見ればそこにはベッドの傍らの椅子から転げ落ちないように器用な体勢で寝息を立てているよるの姿があった。
(あ、この黒髪、あの時のー)
そう、夢の中で微笑みかけていたのは、
「きみ。だったのか。」
エドゥアルトの独り言に、ラインは不思議そうな顔をしていたが、医師にエドゥアルトが目覚めたことを知らせに行くと言って退出した。
よるはなおも静かに寝息を立てている。エドゥアルトは今度はゆっくりと身を起こすと、よるに軽く口付けをした。
「?んん??」
流石に異変を感じてよるは目を覚ます。そして目の前に、意識を取り戻したエドゥアルトを認めると、喜びのあまり涙を滲ませながら思わず抱きついてしまった。
「王子、王子。お目覚めになったんですね、よかったあああ〜〜」
ここへ来てから数週間。すっかり陣営の民と馴染んでしまって、一庶民になっているよるだが、エドゥアルトが今、それを許すはずがなかった。

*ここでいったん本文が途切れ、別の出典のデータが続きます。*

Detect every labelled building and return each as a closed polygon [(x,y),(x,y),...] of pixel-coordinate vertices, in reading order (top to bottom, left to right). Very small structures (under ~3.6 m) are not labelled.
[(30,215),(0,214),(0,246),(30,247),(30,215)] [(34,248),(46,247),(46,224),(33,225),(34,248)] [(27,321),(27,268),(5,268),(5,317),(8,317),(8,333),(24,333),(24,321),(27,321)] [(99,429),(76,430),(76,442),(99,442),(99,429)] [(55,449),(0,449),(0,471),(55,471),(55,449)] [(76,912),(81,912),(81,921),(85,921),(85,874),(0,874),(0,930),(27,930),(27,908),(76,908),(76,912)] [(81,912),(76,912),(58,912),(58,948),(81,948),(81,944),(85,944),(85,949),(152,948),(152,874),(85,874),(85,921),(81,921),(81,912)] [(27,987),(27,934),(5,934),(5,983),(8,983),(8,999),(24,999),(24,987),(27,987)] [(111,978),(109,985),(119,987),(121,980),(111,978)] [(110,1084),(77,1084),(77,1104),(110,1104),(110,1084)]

「よる、心配かけたな。ところで、ずっと俺の世話をしてくれていたのか?」
エドゥアルトはさりげなくよるを膝の上に座らせる。
「あ、そう、ですね…。だって、心配したんですから…。」
よるはまだ感動が抜けないらしく、潤んだ瞳でエドゥアルトを見上げている。と、そこへ明るい声が入ってきた。

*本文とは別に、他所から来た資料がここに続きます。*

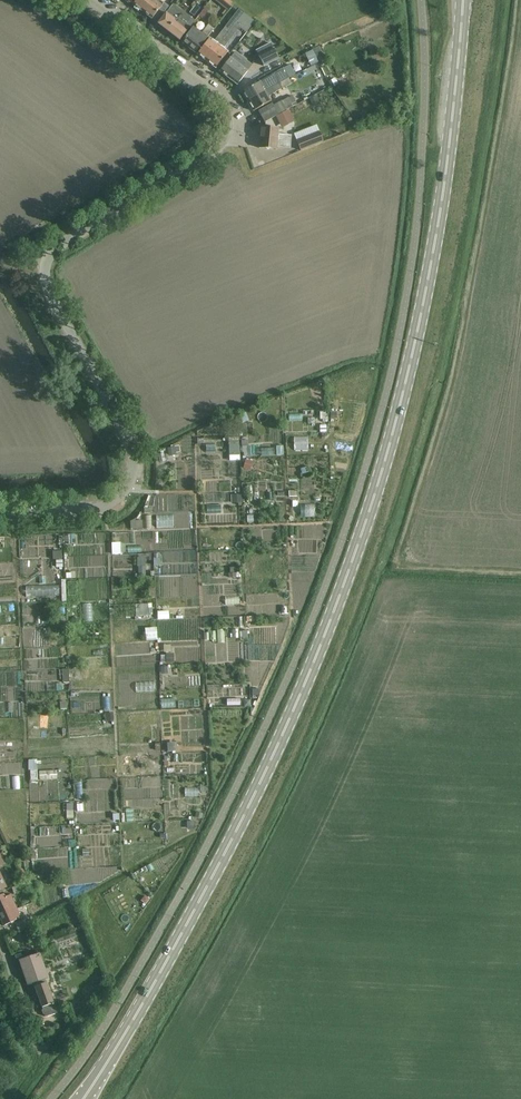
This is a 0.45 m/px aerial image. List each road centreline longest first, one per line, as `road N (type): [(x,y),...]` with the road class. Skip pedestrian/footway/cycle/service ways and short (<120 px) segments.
road 1 (secondary): [(83,1098),(148,999),(224,855),(291,714),(368,516),(437,229),(463,0)]
road 2 (residential): [(0,516),(93,509),(124,491),(130,442),(51,296),(45,267),(59,247),(209,156),(226,132),(225,115),(209,93),(89,0)]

「よるさ〜ん。今朝のお薬、よるさんが取りに来ないからって、先生が…。」
よるによくしてくれる看護仲間の一人だ。彼女には家庭があり、エドゥアルトがよるを膝に乗せているのを見て何かを察したらしく、
「じゃ、ここに置いておくから。お邪魔しました〜!」
と言って去っていってしまった。
「え、あれ?お邪魔って??おーい。王子がお目覚めに…むぐっ」
状況がいまいち飲み込めていないよるを、エドゥアルトが制する。
「せっかく気を遣ってくれたんだ、台無しにするのは失礼だろう?」
エドゥアルトはいい加減猫をかぶるのはやめた。今までよるをどう陥落させようかと考えていたが、そうじゃない。俺はよるが欲しい。そうだ。そういうことだ。

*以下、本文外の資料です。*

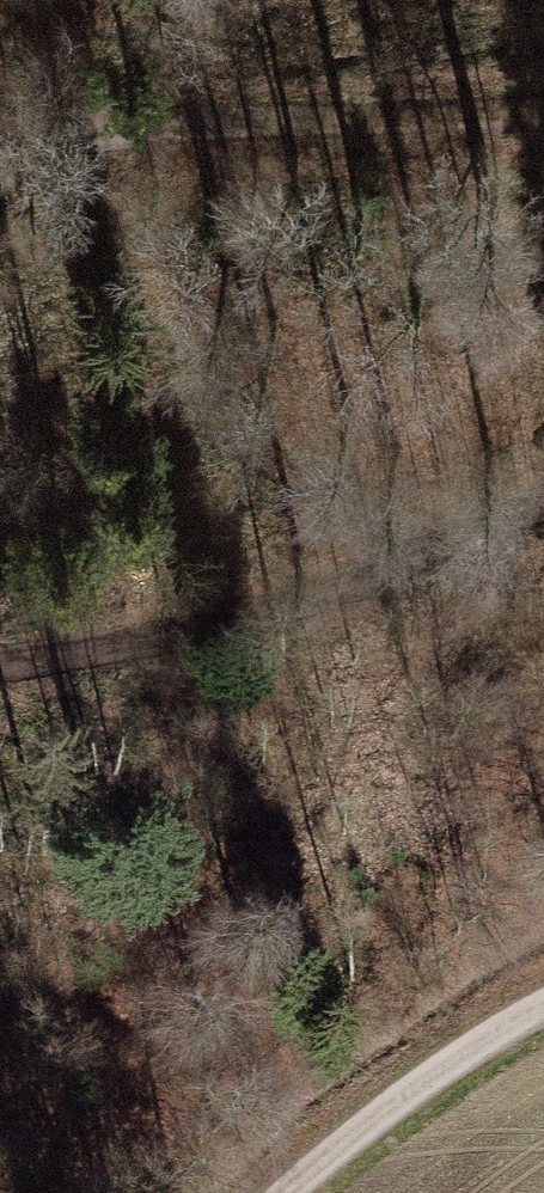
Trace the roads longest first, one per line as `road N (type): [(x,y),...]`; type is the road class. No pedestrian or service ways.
road 1 (track): [(0,661),(182,642),(472,536),(543,500)]
road 2 (track): [(543,107),(172,127),(0,146)]
road 3 (track): [(269,1192),(377,1097),(543,990)]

「ところで、あれは薬湯だな?俺は三日ほど意識がなかったそうだが、どうやって飲んでいたんだろうな?」
おおよそ事情を察しているからこそ、エドゥアルトは意地悪くよるに問いかける。
それは、とよるが少し頬を赤らめたところで、エドゥアルトは一気に攻勢に出る。
「気になるから、再現してくれないか?」
と。
「え!さ、再現?今ここで??」
よるは何で、という顔をしている。
「そ。再現♡」
エドゥアルトはどこまでも意地悪くよるを追求する。
よるは気恥ずかしさと、でもエドゥアルトが目覚めたという嬉しさとでパニックになりかけていた。
そして、その混乱の中で、エドゥアルトの術中に嵌ってしまったのだ。
ここ数日、そうしてきたようにエドゥアルトに口移しをする。すると、エドゥアルトはよるの首に腕を回し、がっちりホールドしてしばらく離してくれなかった。
「んっ、んん!」
よるが抗議してもお構いなしである。ようやく離すと、エドゥアルトはおもむろによるに告げる。
「愛してる。」
よるは驚きのあまり、目を見開く。
「ごめん、今言わないと後悔する気がした。」
エドゥアルトは、今ある正直な感情を全てよるにぶつけた。
程なくして、ラインが医師を連れて戻ってきたことにより、その場は解散となった。